Task to carry out
Would you write out all the records again, exactly?

=== Begin Enclosure ===

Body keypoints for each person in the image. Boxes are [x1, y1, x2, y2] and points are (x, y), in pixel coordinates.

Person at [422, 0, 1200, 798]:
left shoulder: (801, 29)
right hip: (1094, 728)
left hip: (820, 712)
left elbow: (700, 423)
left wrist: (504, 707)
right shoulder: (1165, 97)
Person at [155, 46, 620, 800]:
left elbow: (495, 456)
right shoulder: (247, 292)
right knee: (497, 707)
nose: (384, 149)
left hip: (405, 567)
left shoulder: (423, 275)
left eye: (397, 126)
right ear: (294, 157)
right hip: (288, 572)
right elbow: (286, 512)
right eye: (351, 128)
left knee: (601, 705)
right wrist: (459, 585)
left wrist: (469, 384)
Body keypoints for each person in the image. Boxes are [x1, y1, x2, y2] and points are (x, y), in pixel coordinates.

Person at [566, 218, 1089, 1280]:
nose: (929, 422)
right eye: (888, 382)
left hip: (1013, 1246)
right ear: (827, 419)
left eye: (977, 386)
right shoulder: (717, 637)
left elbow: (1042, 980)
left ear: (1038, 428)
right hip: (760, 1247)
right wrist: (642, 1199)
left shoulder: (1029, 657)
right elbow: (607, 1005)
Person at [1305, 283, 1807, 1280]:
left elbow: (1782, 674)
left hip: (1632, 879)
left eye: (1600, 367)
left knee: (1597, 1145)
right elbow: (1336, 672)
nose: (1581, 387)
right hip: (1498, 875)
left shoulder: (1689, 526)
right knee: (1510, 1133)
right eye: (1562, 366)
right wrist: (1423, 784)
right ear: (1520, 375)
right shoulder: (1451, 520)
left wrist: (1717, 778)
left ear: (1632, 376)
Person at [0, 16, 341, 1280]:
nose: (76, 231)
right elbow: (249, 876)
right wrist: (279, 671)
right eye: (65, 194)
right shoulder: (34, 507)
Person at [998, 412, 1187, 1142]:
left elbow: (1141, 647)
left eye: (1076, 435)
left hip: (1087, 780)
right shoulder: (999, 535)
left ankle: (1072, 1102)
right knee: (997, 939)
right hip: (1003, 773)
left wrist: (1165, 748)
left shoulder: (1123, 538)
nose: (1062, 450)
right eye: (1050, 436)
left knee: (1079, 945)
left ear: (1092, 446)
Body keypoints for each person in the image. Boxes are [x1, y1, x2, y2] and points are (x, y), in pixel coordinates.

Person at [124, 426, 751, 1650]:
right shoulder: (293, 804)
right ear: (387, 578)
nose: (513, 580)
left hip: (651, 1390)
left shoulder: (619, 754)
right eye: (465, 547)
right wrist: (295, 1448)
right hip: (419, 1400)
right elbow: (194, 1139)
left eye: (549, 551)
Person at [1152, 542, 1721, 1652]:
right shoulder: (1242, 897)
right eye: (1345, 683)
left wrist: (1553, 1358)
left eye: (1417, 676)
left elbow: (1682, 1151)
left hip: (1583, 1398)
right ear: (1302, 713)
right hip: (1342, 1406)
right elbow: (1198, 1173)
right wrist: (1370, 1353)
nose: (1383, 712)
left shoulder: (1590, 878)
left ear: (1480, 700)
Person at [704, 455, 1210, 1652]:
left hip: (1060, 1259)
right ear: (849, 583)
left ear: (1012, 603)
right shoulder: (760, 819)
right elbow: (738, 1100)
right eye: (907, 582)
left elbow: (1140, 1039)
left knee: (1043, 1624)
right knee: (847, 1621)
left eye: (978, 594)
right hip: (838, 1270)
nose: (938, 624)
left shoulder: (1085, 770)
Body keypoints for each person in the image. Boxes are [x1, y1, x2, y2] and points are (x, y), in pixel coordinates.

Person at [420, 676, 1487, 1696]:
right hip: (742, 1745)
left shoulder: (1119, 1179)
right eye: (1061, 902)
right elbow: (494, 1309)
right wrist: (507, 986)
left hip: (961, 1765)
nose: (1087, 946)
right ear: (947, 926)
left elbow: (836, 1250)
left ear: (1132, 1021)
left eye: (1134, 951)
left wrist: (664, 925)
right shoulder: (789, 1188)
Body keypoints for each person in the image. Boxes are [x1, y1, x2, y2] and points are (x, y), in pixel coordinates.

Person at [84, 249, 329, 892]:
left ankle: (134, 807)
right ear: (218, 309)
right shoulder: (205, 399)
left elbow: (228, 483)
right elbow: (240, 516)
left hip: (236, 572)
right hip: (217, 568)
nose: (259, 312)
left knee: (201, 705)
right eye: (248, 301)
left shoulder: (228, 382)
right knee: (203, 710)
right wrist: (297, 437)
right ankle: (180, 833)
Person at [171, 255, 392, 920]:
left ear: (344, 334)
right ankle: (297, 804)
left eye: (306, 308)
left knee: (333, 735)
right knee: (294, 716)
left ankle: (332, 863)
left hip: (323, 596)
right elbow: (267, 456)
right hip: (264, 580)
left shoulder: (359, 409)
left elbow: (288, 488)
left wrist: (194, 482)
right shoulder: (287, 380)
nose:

=== End Enclosure ===

Task output
Body keypoints for each person in the image. Boxes are [x1, y1, x2, y2] and points are (x, y), in pixel coordinates.

Person at [422, 0, 1200, 798]:
left shoulder: (801, 29)
right hip: (1094, 728)
left hip: (820, 712)
left elbow: (700, 423)
left wrist: (504, 707)
right shoulder: (1165, 97)
Person at [155, 46, 620, 800]:
left elbow: (495, 456)
right shoulder: (247, 292)
right knee: (497, 707)
nose: (384, 149)
left hip: (405, 567)
left shoulder: (423, 275)
left eye: (397, 126)
right ear: (294, 157)
right hip: (288, 572)
right elbow: (286, 512)
right eye: (351, 128)
left knee: (601, 705)
right wrist: (459, 585)
left wrist: (469, 384)
Body keypoints for each person in the image. Boxes are [x1, y1, x2, y2] and points are (x, y), in pixel coordinates.

Person at [566, 218, 1089, 1280]:
nose: (929, 422)
right eye: (888, 382)
left hip: (1013, 1246)
right ear: (827, 419)
left eye: (977, 386)
right shoulder: (717, 637)
left elbow: (1042, 980)
left ear: (1038, 428)
right hip: (760, 1247)
right wrist: (642, 1199)
left shoulder: (1029, 657)
right elbow: (607, 1005)
Person at [1305, 283, 1807, 1280]:
left elbow: (1782, 674)
left hip: (1632, 879)
left eye: (1600, 367)
left knee: (1597, 1145)
right elbow: (1336, 672)
nose: (1581, 387)
right hip: (1498, 875)
left shoulder: (1689, 526)
right knee: (1510, 1133)
right eye: (1562, 366)
right wrist: (1423, 784)
right ear: (1520, 375)
right shoulder: (1451, 520)
left wrist: (1717, 778)
left ear: (1632, 376)
Person at [0, 16, 341, 1280]:
nose: (76, 231)
right elbow: (249, 876)
right wrist: (279, 671)
right eye: (65, 194)
right shoulder: (34, 507)
Person at [998, 412, 1187, 1142]:
left elbow: (1141, 647)
left eye: (1076, 435)
left hip: (1087, 780)
right shoulder: (999, 535)
left ankle: (1072, 1102)
right knee: (997, 939)
right hip: (1003, 773)
left wrist: (1165, 748)
left shoulder: (1123, 538)
nose: (1062, 450)
right eye: (1050, 436)
left knee: (1079, 945)
left ear: (1092, 446)
Body keypoints for each person in the image. Boxes are [x1, y1, x2, y2] and points are (x, y), in pixel coordinates.

Person at [124, 426, 751, 1650]:
right shoulder: (293, 804)
right ear: (387, 578)
nose: (513, 580)
left hip: (651, 1390)
left shoulder: (619, 754)
right eye: (465, 547)
right wrist: (295, 1448)
right hip: (419, 1400)
right elbow: (194, 1139)
left eye: (549, 551)
Person at [1152, 542, 1721, 1652]:
right shoulder: (1242, 897)
right eye: (1345, 683)
left wrist: (1553, 1358)
left eye: (1417, 676)
left elbow: (1682, 1151)
left hip: (1583, 1398)
right ear: (1302, 713)
right hip: (1342, 1406)
right elbow: (1198, 1173)
right wrist: (1370, 1353)
nose: (1383, 712)
left shoulder: (1590, 878)
left ear: (1480, 700)
Person at [704, 455, 1210, 1652]:
left hip: (1060, 1259)
right ear: (849, 583)
left ear: (1012, 603)
right shoulder: (760, 819)
right elbow: (738, 1100)
right eye: (907, 582)
left elbow: (1140, 1039)
left knee: (1043, 1624)
right knee: (847, 1621)
left eye: (978, 594)
right hip: (838, 1270)
nose: (938, 624)
left shoulder: (1085, 770)
Body keypoints for each person in the image. Boxes are [x1, y1, x2, y2] and points are (x, y), in pixel coordinates.

Person at [420, 676, 1487, 1696]:
right hip: (742, 1745)
left shoulder: (1119, 1179)
right eye: (1061, 902)
right elbow: (494, 1309)
right wrist: (507, 986)
left hip: (961, 1765)
nose: (1087, 946)
right ear: (947, 926)
left elbow: (836, 1250)
left ear: (1132, 1021)
left eye: (1134, 951)
left wrist: (664, 925)
right shoulder: (789, 1188)
Body keypoints for each person in the image. Boxes are [x1, y1, x2, y2] and points are (x, y), in pixel coordinates.

Person at [84, 249, 329, 892]:
left ankle: (134, 807)
right ear: (218, 309)
right shoulder: (205, 399)
left elbow: (228, 483)
right elbow: (240, 516)
left hip: (236, 572)
right hip: (217, 568)
nose: (259, 312)
left knee: (201, 705)
right eye: (248, 301)
left shoulder: (228, 382)
right knee: (203, 710)
right wrist: (297, 437)
right ankle: (180, 833)
Person at [171, 255, 392, 920]:
left ear: (344, 334)
right ankle: (297, 804)
left eye: (306, 308)
left knee: (333, 735)
right knee: (294, 716)
left ankle: (332, 863)
left hip: (323, 596)
right elbow: (267, 456)
right hip: (264, 580)
left shoulder: (359, 409)
left elbow: (288, 488)
left wrist: (194, 482)
right shoulder: (287, 380)
nose:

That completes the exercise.